Power Solutions International, Inc.

WOOD DALE, Ill., March 28, 2024 (GLOBE NEWSWIRE) -- Power Solutions International, Inc. (the “Company” or “PSI”) amended its $130 million uncommitted senior secured revolving credit agreement (the “Fourth Amended and Restated Credit Agreement”), with Standard Chartered Bank, as administrative agent (“Standard Chartered”), and the lenders party thereto from time to time. The Fourth Amended and Restated Credit Agreement extends the maturity date of loans outstanding under its previous credit facility to the earlier of March 21, 2025 or the demand of Standard Chartered.
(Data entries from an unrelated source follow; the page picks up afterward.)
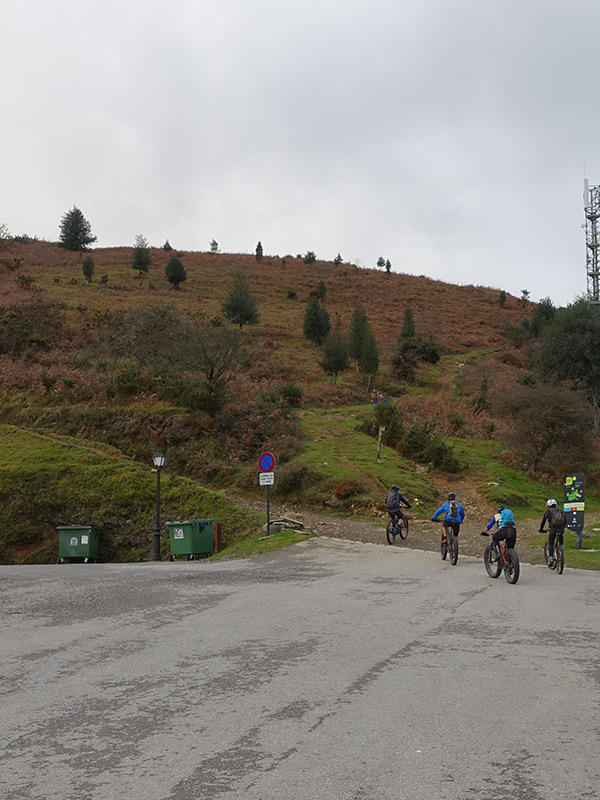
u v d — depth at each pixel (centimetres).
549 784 418
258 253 10925
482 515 2525
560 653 774
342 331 7050
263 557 1820
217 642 839
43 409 3438
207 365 3478
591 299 5156
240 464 3053
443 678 667
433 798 398
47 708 584
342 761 455
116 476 2753
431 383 5809
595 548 1884
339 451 3209
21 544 2561
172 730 521
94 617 1028
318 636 867
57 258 9494
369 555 1802
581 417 3225
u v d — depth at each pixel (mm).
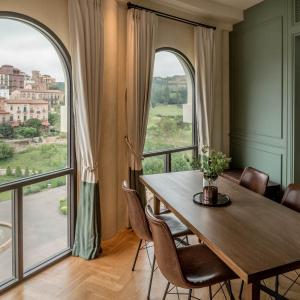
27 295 2488
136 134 3721
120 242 3490
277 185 4027
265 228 1889
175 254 1709
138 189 3766
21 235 2684
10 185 2568
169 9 4117
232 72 4922
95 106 3082
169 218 2906
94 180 3082
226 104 5020
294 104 3832
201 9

The Fourth Amended and Restated Credit Agreement has an outstanding principal balance of $50 million with no principal payments scheduled as of the date of this release.

The Fourth Amended and Restated Credit Agreement is subject to customary events of default and covenants, including minimum consolidated EBITDA and Consolidated Interest Coverage Ratio covenants for the second and third quarters of 2024. Borrowings under the Fourth Amended and Restated Credit Agreement will incur interest at either the alternate base rate or the Secured Overnight Financing Rate (“SOFR”) plus 3.45% per annum.

The obligations under the Fourth Amended and Restated Credit Agreement are unconditionally guaranteed, on a joint and several basis, by certain wholly-owned, existing and subsequently acquired or formed direct and indirect domestic subsidiaries of the Company, subject to customary exceptions. The obligations under the Fourth Amended and Restated Credit Agreement are secured by substantially all assets of the Company and the Company’s wholly-owned subsidiaries.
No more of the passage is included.